▶ _What to produce_
What you produce should be every line from the data that includes "وتشاد".

##############################

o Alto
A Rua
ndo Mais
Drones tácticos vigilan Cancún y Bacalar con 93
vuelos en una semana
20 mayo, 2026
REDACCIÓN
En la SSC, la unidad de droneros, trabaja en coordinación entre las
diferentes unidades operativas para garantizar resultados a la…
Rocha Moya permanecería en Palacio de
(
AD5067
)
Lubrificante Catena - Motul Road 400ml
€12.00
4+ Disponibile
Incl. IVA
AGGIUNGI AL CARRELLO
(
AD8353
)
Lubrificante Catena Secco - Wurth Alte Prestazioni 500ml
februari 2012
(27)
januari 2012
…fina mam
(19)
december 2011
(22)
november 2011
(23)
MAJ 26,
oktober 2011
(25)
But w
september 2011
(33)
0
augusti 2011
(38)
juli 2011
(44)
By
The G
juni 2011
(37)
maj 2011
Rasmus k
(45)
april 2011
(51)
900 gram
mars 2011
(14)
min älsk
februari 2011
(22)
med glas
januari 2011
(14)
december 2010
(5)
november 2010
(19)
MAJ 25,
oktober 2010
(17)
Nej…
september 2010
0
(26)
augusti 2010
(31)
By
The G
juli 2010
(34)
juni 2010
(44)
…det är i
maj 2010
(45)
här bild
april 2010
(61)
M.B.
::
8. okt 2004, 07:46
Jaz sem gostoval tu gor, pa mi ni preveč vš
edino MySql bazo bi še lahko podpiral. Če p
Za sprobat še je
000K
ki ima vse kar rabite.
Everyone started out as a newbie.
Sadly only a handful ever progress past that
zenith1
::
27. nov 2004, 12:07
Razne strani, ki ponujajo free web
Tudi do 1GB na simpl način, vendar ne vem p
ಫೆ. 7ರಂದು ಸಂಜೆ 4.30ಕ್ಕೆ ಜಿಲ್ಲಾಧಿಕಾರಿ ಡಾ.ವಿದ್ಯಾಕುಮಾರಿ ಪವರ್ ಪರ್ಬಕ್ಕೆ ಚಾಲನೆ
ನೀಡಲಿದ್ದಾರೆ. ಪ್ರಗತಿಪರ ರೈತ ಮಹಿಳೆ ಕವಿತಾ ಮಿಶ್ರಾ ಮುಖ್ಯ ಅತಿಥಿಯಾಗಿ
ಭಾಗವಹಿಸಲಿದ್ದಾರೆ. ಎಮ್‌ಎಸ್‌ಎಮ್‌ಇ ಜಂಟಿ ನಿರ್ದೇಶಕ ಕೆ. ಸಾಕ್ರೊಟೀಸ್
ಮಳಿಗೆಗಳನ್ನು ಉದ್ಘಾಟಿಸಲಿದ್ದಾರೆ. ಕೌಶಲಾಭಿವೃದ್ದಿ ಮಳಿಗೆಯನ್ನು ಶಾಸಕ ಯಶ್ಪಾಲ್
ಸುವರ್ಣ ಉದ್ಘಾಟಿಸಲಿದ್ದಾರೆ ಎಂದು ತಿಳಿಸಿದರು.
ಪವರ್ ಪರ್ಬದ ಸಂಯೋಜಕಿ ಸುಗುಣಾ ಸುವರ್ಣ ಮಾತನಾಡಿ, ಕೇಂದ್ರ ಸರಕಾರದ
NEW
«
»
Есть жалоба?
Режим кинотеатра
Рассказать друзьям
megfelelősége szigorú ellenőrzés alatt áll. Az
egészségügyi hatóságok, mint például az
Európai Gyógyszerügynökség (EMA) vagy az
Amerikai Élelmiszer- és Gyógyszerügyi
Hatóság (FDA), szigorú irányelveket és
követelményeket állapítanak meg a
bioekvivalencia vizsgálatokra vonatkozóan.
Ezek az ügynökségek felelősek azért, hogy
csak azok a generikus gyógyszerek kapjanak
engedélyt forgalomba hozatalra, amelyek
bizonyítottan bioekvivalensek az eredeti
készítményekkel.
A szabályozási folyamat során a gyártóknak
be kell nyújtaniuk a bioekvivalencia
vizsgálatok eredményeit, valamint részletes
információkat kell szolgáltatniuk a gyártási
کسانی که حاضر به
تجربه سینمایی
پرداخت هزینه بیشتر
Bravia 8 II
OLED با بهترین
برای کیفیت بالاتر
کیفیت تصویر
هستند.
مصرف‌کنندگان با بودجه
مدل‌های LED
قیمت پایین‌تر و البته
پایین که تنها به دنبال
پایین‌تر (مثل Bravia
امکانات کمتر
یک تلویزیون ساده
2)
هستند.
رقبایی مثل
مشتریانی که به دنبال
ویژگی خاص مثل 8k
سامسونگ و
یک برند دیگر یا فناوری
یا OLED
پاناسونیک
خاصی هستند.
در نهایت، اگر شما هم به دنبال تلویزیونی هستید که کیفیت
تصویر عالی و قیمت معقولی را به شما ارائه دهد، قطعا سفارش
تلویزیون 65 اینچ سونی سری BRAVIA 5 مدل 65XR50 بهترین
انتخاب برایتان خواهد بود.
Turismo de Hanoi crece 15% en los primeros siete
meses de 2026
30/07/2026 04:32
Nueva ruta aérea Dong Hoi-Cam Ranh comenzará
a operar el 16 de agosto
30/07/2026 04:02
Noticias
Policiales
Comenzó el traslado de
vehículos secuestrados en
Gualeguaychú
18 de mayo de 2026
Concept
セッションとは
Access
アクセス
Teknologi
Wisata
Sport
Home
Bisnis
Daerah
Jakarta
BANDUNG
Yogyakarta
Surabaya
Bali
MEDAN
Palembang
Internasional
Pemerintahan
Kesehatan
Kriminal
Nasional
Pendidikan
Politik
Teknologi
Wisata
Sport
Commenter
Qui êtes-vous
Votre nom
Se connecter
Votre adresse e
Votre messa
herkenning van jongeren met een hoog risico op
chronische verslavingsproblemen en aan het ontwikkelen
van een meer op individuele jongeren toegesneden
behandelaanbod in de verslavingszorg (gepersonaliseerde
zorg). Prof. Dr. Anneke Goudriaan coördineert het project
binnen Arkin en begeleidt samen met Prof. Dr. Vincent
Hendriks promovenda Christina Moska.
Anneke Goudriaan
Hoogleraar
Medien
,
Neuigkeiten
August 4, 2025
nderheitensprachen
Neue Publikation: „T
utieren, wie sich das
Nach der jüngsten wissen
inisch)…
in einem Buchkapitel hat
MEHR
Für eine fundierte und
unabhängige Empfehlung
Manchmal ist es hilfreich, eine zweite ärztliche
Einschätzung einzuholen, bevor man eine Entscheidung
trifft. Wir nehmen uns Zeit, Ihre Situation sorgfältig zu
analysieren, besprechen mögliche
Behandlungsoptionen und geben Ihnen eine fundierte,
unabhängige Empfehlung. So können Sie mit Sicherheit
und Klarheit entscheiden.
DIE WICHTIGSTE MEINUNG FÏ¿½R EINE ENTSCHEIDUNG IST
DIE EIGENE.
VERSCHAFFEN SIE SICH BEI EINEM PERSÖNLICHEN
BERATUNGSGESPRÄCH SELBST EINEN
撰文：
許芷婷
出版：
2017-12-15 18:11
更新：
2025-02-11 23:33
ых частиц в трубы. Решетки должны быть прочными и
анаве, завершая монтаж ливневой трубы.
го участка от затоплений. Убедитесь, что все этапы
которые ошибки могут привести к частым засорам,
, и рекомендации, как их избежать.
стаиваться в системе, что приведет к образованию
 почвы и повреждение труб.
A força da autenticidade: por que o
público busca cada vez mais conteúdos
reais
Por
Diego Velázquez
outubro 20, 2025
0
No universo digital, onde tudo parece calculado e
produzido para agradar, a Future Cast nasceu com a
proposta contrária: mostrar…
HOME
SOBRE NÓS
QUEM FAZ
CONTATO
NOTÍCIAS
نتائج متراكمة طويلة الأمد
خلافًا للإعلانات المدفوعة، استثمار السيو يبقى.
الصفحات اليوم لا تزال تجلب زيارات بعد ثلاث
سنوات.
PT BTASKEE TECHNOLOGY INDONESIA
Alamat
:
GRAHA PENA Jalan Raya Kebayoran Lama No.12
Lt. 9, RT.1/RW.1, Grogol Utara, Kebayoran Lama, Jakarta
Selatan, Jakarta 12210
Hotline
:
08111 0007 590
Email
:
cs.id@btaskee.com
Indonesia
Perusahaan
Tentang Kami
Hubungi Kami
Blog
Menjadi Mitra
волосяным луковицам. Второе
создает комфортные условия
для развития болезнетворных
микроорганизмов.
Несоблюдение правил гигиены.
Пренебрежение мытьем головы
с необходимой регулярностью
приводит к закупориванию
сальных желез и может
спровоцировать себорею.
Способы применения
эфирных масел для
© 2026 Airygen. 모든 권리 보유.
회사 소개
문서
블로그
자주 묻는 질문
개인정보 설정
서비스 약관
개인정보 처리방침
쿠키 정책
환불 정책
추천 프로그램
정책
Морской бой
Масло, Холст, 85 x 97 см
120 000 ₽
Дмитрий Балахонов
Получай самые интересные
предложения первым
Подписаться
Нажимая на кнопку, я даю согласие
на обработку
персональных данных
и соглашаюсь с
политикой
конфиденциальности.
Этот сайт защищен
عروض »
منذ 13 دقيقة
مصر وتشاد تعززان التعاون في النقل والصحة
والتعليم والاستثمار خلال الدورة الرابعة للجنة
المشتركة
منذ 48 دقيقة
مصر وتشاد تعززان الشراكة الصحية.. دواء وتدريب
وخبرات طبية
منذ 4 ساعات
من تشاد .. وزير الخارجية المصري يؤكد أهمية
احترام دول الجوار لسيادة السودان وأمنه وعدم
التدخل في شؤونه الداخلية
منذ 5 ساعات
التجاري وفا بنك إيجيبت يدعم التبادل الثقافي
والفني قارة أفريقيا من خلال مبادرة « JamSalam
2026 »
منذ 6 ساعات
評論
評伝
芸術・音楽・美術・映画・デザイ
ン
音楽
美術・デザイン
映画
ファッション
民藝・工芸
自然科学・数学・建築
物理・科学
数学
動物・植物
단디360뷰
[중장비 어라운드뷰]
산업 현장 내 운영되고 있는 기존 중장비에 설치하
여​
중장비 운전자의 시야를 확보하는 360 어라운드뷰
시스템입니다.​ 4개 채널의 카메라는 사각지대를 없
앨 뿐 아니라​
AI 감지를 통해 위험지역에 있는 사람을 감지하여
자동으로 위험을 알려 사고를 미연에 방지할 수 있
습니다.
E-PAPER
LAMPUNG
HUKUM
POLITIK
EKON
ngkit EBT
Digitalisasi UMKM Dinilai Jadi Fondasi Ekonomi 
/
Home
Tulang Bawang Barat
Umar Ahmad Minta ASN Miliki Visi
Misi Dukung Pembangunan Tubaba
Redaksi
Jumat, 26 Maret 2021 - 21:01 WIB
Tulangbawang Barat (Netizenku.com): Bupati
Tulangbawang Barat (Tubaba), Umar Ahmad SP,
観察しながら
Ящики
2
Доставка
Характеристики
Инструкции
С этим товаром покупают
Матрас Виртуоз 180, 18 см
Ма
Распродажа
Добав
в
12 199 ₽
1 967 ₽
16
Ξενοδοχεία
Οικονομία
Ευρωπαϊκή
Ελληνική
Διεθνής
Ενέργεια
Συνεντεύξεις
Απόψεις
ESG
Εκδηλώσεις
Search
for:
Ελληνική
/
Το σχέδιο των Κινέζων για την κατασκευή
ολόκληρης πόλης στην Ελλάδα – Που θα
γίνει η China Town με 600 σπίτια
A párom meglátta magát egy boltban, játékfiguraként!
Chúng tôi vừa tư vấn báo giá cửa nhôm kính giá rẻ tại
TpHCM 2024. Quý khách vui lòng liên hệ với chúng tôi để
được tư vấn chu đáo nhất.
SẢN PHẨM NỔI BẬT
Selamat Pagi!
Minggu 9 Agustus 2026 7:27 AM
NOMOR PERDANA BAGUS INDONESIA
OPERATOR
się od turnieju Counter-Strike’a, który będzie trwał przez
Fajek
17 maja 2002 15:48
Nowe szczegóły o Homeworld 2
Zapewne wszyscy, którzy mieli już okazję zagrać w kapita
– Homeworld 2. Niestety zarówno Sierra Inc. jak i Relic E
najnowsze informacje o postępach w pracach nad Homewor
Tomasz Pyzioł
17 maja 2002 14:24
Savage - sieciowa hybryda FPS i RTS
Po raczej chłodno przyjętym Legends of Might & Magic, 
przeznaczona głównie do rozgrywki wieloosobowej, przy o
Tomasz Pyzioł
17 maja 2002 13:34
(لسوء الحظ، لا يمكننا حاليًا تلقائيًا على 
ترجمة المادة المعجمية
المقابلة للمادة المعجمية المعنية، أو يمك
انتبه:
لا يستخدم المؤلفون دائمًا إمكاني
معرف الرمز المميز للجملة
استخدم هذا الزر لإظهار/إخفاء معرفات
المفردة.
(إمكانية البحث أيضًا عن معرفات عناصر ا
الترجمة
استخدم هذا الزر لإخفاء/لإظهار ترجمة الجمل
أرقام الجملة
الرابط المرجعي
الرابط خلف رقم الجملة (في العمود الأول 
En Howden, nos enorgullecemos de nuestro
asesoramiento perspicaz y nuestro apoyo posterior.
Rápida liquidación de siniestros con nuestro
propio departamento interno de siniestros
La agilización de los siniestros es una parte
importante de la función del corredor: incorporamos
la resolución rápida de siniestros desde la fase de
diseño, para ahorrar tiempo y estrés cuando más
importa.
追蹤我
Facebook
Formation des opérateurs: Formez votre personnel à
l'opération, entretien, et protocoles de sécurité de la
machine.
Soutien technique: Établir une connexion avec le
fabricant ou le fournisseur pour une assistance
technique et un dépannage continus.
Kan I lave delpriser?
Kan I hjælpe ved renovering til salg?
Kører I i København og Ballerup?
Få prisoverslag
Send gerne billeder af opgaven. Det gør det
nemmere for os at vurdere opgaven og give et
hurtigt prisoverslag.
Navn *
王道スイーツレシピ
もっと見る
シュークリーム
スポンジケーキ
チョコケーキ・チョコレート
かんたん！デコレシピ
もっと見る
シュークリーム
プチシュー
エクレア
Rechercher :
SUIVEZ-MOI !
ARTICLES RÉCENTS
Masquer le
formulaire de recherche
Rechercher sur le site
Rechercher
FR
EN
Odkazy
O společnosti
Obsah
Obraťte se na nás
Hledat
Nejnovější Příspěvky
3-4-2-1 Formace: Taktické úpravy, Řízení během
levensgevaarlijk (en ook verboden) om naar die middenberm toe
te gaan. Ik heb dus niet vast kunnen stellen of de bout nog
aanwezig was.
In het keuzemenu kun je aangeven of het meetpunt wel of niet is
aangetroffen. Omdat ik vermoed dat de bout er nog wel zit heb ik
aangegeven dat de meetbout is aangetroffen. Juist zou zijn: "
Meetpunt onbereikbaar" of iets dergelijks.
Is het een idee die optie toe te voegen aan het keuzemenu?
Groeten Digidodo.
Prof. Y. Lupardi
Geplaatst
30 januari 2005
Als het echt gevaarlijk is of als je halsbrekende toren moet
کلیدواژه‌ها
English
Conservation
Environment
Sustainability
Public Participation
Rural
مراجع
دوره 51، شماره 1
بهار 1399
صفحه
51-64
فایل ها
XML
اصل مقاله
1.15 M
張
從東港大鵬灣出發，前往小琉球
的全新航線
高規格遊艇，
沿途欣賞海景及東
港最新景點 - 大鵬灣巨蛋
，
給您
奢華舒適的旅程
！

##############################

▶ _Response box_
مصر وتشاد تعززان التعاون في النقل والصحة
مصر وتشاد تعززان الشراكة الصحية.. دواء وتدريب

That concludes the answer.